Return verbatim all lines from the first one in the records to the line with "### EQUATIONDRUG", both ends kept.

--- Data Enclosed Below ---

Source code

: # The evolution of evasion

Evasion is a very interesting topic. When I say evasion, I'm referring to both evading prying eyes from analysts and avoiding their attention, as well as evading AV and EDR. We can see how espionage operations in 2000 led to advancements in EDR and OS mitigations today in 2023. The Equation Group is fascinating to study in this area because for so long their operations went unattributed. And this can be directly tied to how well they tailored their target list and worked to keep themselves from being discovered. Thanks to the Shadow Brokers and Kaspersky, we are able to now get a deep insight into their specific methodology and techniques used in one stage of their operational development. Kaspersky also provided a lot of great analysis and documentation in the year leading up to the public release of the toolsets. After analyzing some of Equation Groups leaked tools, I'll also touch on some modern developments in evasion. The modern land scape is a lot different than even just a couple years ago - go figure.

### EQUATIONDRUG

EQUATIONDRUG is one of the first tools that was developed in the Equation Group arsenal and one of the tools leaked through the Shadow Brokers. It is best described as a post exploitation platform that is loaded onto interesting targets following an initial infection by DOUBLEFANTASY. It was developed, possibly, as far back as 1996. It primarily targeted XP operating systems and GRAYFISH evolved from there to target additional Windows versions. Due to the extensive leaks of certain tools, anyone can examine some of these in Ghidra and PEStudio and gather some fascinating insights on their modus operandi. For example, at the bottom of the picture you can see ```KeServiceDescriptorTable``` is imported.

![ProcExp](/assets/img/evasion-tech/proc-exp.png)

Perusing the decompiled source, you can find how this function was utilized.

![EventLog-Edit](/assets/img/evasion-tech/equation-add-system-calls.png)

--- End of Enclosed Data ---

## Finished exercise
Source code

: # The evolution of evasion

Evasion is a very interesting topic. When I say evasion, I'm referring to both evading prying eyes from analysts and avoiding their attention, as well as evading AV and EDR. We can see how espionage operations in 2000 led to advancements in EDR and OS mitigations today in 2023. The Equation Group is fascinating to study in this area because for so long their operations went unattributed. And this can be directly tied to how well they tailored their target list and worked to keep themselves from being discovered. Thanks to the Shadow Brokers and Kaspersky, we are able to now get a deep insight into their specific methodology and techniques used in one stage of their operational development. Kaspersky also provided a lot of great analysis and documentation in the year leading up to the public release of the toolsets. After analyzing some of Equation Groups leaked tools, I'll also touch on some modern developments in evasion. The modern land scape is a lot different than even just a couple years ago - go figure.

### EQUATIONDRUG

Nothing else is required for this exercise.